As an example here’s some code that creates 10,000 timeout channels in a very short time span. Notice that there were only 6 actual timeout channels created.
(time (count (set (repeatedly 10000 #(a/timeout 1000)))))
"Elapsed time: 19.8315 msecs"
=> 6
And here it is again with the print out of the timeouts-map
:
(time (count (set (repeatedly 10000 #(a/timeout 1000)))))
@#'clojure.core.async.impl.timers/timeouts-map
"Elapsed time: 5.797694 msecs"
=> 6
=>
{1543110781315 #object[clojure.core.async.impl.timers.TimeoutQueueEntry
0x628ced5a
"clojure.core.async.impl.timers.TimeoutQueueEntry@628ced5a"],
1543110781316 #object[clojure.core.async.impl.timers.TimeoutQueueEntry
0x428b222b
"clojure.core.async.impl.timers.TimeoutQueueEntry@428b222b"],
1543110781317 #object[clojure.core.async.impl.timers.TimeoutQueueEntry
0x3d33d751
"clojure.core.async.impl.timers.TimeoutQueueEntry@3d33d751"],
1543110781318 #object[clojure.core.async.impl.timers.TimeoutQueueEntry
0x13f57d15
"clojure.core.async.impl.timers.TimeoutQueueEntry@13f57d15"],
1543110781319 #object[clojure.core.async.impl.timers.TimeoutQueueEntry
0x1696a40c
"clojure.core.async.impl.timers.TimeoutQueueEntry@1696a40c"],
1543110781320 #object[clojure.core.async.impl.timers.TimeoutQueueEntry
0xd97568f
"clojure.core.async.impl.timers.TimeoutQueueEntry@d97568f"]}
Notice that there is no mutex around the critical section in the code on lines 68
and 69.
I assume this is why (.put timeouts-map timeout timeout-entry)

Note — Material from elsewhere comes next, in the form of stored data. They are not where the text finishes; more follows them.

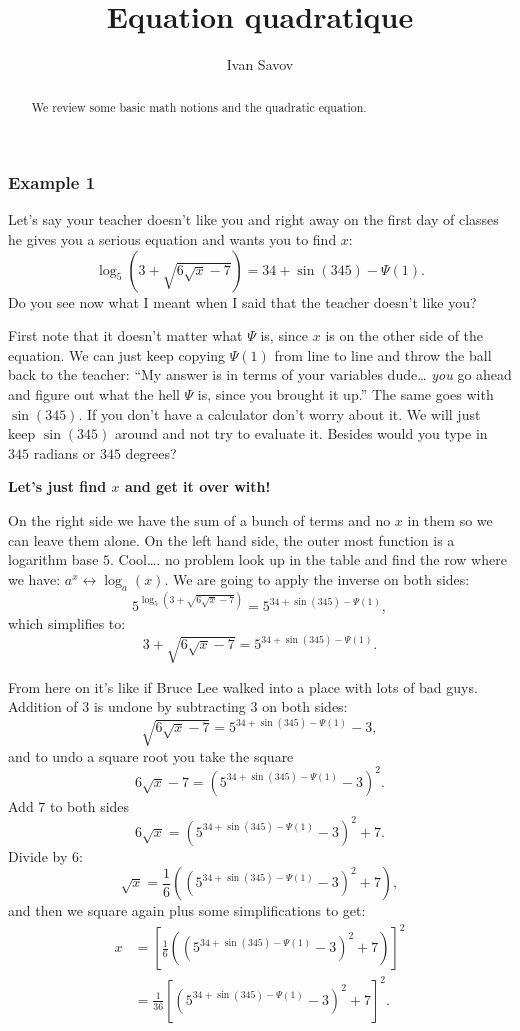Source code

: \documentclass[twocolumn,8pt]{extarticle}
\title{ \Huge Equation quadratique}
\author{Ivan Savov}
\newcommand{\dokutitlelevelfour}[1]{\subsubsection{#1}}
\newcommand{\dokubold}[1]{\textbf{#1}}
\newcommand{\dokuitalic}[1]{\textsl{#1}}
\begin{document}
\maketitle


\begin{abstract}
We review some basic math notions and the 
quadratic equation.
\end{abstract}





\dokutitlelevelfour{Example 1}

Let's say your teacher doesn't like you and right away on the first day of classes he gives you 
a serious equation and wants you to find \(x\):
\[
   \log_5\left(3 + \sqrt{6\sqrt{x}-7}   \right) = 34+\sin(345)-\Psi(1).
\]
Do you see now what I meant when I said that the teacher doesn't like you?

First note that it doesn't matter what \(\Psi\) is, since \(x\) is on the other 
side of the equation. We can just keep copying \(\Psi(1)\) from line to line
and throw the ball back to the teacher: ``My answer is in terms of your variables dude\ldots{} \dokuitalic{you} go ahead and figure out what the hell \(\Psi\) is,
since you brought it up.''
The same goes with \(\sin(345)\). If you don't have a calculator don't worry about it. 
We will just keep \(\sin(345)\) around and not try to evaluate it.
Besides would you type in \(345\) radians or \(345\) degrees?


\dokubold{Let's just find \(x\) and get it over with!}

On the right side we have the sum of a bunch of terms and no \(x\) in them so we can leave them alone.
On the left hand side, the outer most function is a logarithm base \(5\). 
Cool\ldots{}. no problem look up in the table and find the 
row where we have: \(a^x \leftrightarrow \log_a(x)\).
We are going to apply the inverse on both sides:
\[
   5^{ \log_5\left(3 + \sqrt{6\sqrt{x}-7}   \right) }  = 5^{ 34+\sin(345)-\Psi(1) },
\]
which simplifies to:
\[
  3 + \sqrt{6\sqrt{x}-7} = 5^{ 34+\sin(345)-\Psi(1) }.
\]

From here on it's like if Bruce Lee walked into a place with lots of bad guys. Addition of 3 is undone by subtracting \(3\) on both sides:
\[
  \sqrt{6\sqrt{x}-7} = 5^{ 34+\sin(345)-\Psi(1) } - 3,
\]
and to undo a square root you take the square
\[
  6\sqrt{x}-7 = \left(5^{ 34+\sin(345)-\Psi(1) } - 3\right)^2.
\]
Add \(7\) to both sides
\[
  6\sqrt{x} = \left(5^{ 34+\sin(345)-\Psi(1) } - 3\right)^2+7.
\]
Divide by \(6\):
\[
  \sqrt{x} = \frac{1}{6}\left(\left(5^{ 34+\sin(345)-\Psi(1) } - 3\right)^2+7\right),
\]
and then we square again plus some simplifications to get:
\begin{align*}
  x 
 &= \left[\frac{1}{6}\left(\left(5^{ 34+\sin(345)-\Psi(1) } - 3\right)^2+7\right) \right]^2  \\
 &= \frac{1}{36}\left[\left(5^{ 34+\sin(345)-\Psi(1) } - 3\right)^2+7\right]^2.
\end{align*}
\end{document}
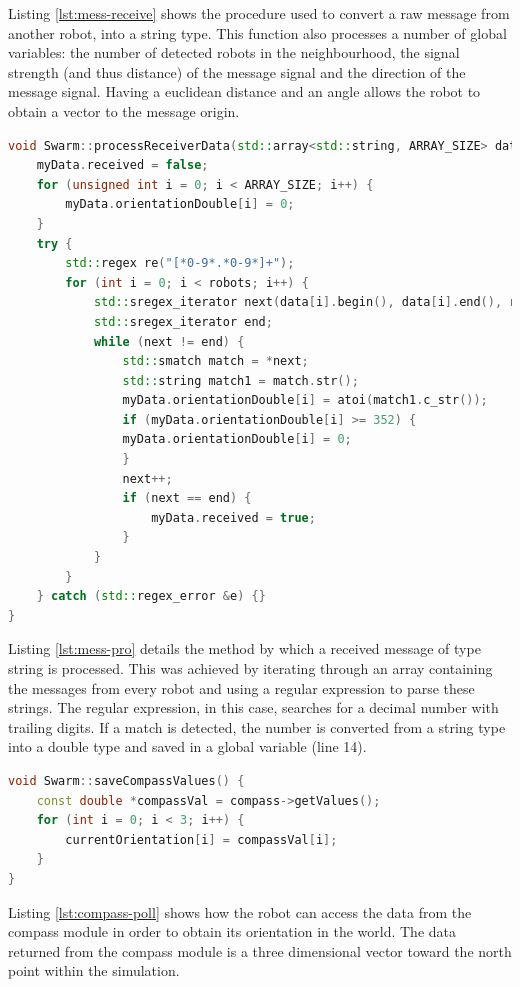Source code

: Listing \ref{lst:mess-receive} shows the procedure used to convert a raw message from another robot, into a string type. This function also processes a number of global variables: the number of detected robots in the neighbourhood, the signal strength (and thus distance) of the message signal and the direction of the message signal. Having a euclidean distance and an angle allows the robot to obtain a vector to the message origin.

\clearpage

\begin{lstlisting}[language=C++, caption={Message processing},label={lst:mess-pro}]
void Swarm::processReceiverData(std::array<std::string, ARRAY_SIZE> data) {
	myData.received = false;
	for (unsigned int i = 0; i < ARRAY_SIZE; i++) {
		myData.orientationDouble[i] = 0;
	}
	try {
		std::regex re("[*0-9*.*0-9*]+");
		for (int i = 0; i < robots; i++) {
			std::sregex_iterator next(data[i].begin(), data[i].end(), re);
			std::sregex_iterator end;
			while (next != end) {
				std::smatch match = *next;
				std::string match1 = match.str();
				myData.orientationDouble[i] = atoi(match1.c_str());
				if (myData.orientationDouble[i] >= 352) {
				myData.orientationDouble[i] = 0;
				}
				next++;
				if (next == end) {
					myData.received = true;
				}
			}
		}
	} catch (std::regex_error &e) {}
}
\end{lstlisting}

Listing \ref{lst:mess-pro} details the method by which a received message of type string is processed. This was achieved by iterating through an array containing the messages from every robot and using a regular expression to parse these strings. The regular expression, in this case, searches for a decimal number with trailing digits. If a match is detected, the number is converted from a string type into a double type and saved in a global variable (line 14).


\begin{lstlisting}[language=C++, caption={Getting orientation data},label={lst:compass-poll}]
void Swarm::saveCompassValues() {
	const double *compassVal = compass->getValues();
	for (int i = 0; i < 3; i++) {
		currentOrientation[i] = compassVal[i];
	}
}
\end{lstlisting}

Listing \ref{lst:compass-poll} shows how the robot can access the data from the compass module in order to obtain its orientation in the world. The data returned from the compass module is a three dimensional vector toward the north point within the simulation.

happens before (.put timeouts-queue timeout-entry)
:
in order to maximize the chances of other threads creating timeout channels in close proximity getting a cache hit.
There is another issue where two requests for a new timeout channel happen in such a way that the
(.put timeouts-map timeout timeout-entry)
didn’t yet finish but a new request already passed
the caching logic evaluating to false
on line 64.
It was likely not deemed as a big enough problem to worry about since the timeout daemon will
clean it up and the cache is doing a good enough job limiting the creation of timeout channels most
of the time.
timeout-daemon
timeout-entrys
that hold the channel need to be expired and have their channel close.
This is done by a daemon thread that constantly tries to .take
from the timeouts-queue
and once
a timeout-entry
is successfuly removed, delete it from the timeouts-map
cache.
Architecture considerations for your code
- Timeout values of 10ms or lower are too low and shouldn’t be used
- Two timeout channels that are created at about the same timestamp and differ in less than 10ms delay are considered identical
- Since
timeout
adds the delay to current time, code like(a/timeout Long/MAX_VALUE)
will blow up withArithmeticException integer overflow
(orIllegalArgumentException
in case of big nums). If you really want a channel that never closes just create a regular one and never close it. - Do not call
close!
on a timeout channel. Since they are shared and mutable you will likely close a channel in anothergo
routine which could lead to strange behavior. - Doing many takes on what appear to be distinct timeout channels could result in assertion errors.
While this can blow up with
MAX-QUEUE-SIZE
error:
(def t (a/timeout 1000))
(dotimes [_ 1025] (a/take! t (fn [_])))
So can this:
(let [timeouts (vec (repeatedly 10 #(a/timeout 10000)))]
(doseq [tc timeouts]
(dotimes [_ 110] (a/take! tc (fn [_])))))
I don’t think this matters much from a practical standpoint, but assuming that timeout
returns a semantically new value is incorrect.